Gyllenhaal plays Davis, an investment broker obsessed with his career. He comes from humble means, but ends up marrying a CEO’s daughter and is fast tracked in the old man’s firm. He loves his wife, but craves his work more. Julia (played with bedrock stoicism by Heather Lind) is driving hubby into Manhattan one morning, bitching about the lack of communication in their relationship, when their car is T-boned at an intersection. She is killed; he comes out unscathed.

We all deal with tragedy differently; Davis is more eccentric than most. While sitting in the hospital, having just found out Julia won’t make it, he goes to the vending machine to buy a bag of M&Ms. The candy gets stuck. A dollar twenty-five down the tubes. For a man with as obsessive a personality as Davis, this can not stand. He writes to the complaint department of the vendor, but cannot stop at simply charging that “your machine ate my quarter.” He has a need to tell his whole story. Not once; not twice; four times. Davis is losing it.

Karen (Naomi Watts, in her most compelling role to date) is the complaint department. She is the dope smoking single mother of a sexually confused teen-age boy and she is sleeping with her brutish boss. However, she is so touched by Davis’s stream of consciousness letters about his tragedy that she decides, at three in the morning, to call him. Of course, he is awake.

After going through various levels of ambivalence during a series of calls, the pair finally meet in person and start their own personal club for damaged singles. Are they friends? Lovers? Hard to tell, life is not so simple.

Meanwhile, Davis is breaking down at work. He starts to take things apart. A door in the Men’s Room stall. A light fixture. His computer. Eventually he rips apart his own fashionable home, starting with his refrigerator and ending with the walls of the house.

Somehow, Davis seems to find salvation in Karen’s son, though the guy is hardly fit to be a positive role modal. Together, each supplies the other with the means for emotional survival. Judah Lewis plays the pubescent boy and he is anything but your typical quirky kid so often seen in today’s films.
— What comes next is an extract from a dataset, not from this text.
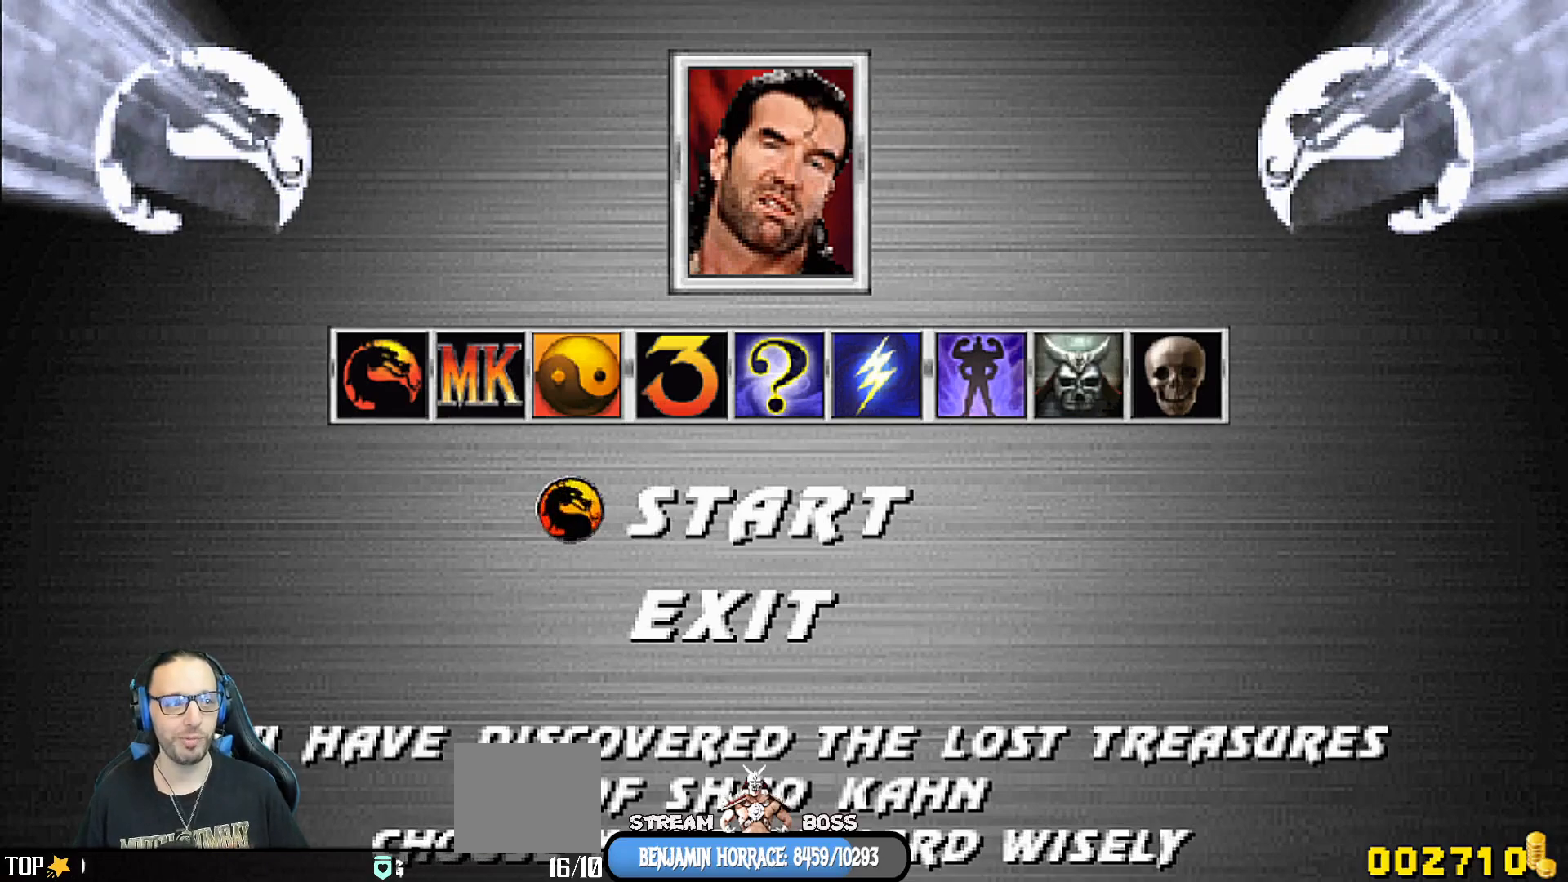
Gameplay with a controller (PlayStation layout); each line is a JSON object with the inputs held at the frame after it. "events" lists button and stick changes between this image and that frame as [ms after this image, input, new state], when the widget could be followed in between.
{"buttons": ["DPAD_DOWN"], "left_stick": "center", "right_stick": "center", "events": [[483, "DPAD_DOWN", "down"]]}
He is at once frightening and pathetic, in way that demands your empathy.

Davis believes he’s being stalked by a man in a station wagon. He believes the driver is the kind of sinister figure that most Hollywood films would have made him. Davis finally has a confrontation with the fellow. But Demolition eschews the conventional, spinning its way to a completely unforeseen yet beautifully apt conclusion.

The film’s characters are well drawn, and conflict abounds, but when all is said and done it is clear that there are no good or bad people in Demolition, simply healthy and unhealthy situations. This is a visually distinctive, unpredictable, and haunting film. Some people will love it. Some people will hate it….just like the innovative work of Cassavetes.


Paul Dervis has been teaching drama in Canada at Algonquin College as well as the theatre conservatory Ottawa School of Speech & Drama for the past 15 years. Previously he ran theatre companies in Boston, New York, and Montreal. He has directed over 150 stage productions, receiving two dozen awards for his work. Paul has also directed six films, the most recent being 2011’s The Righteous Tithe.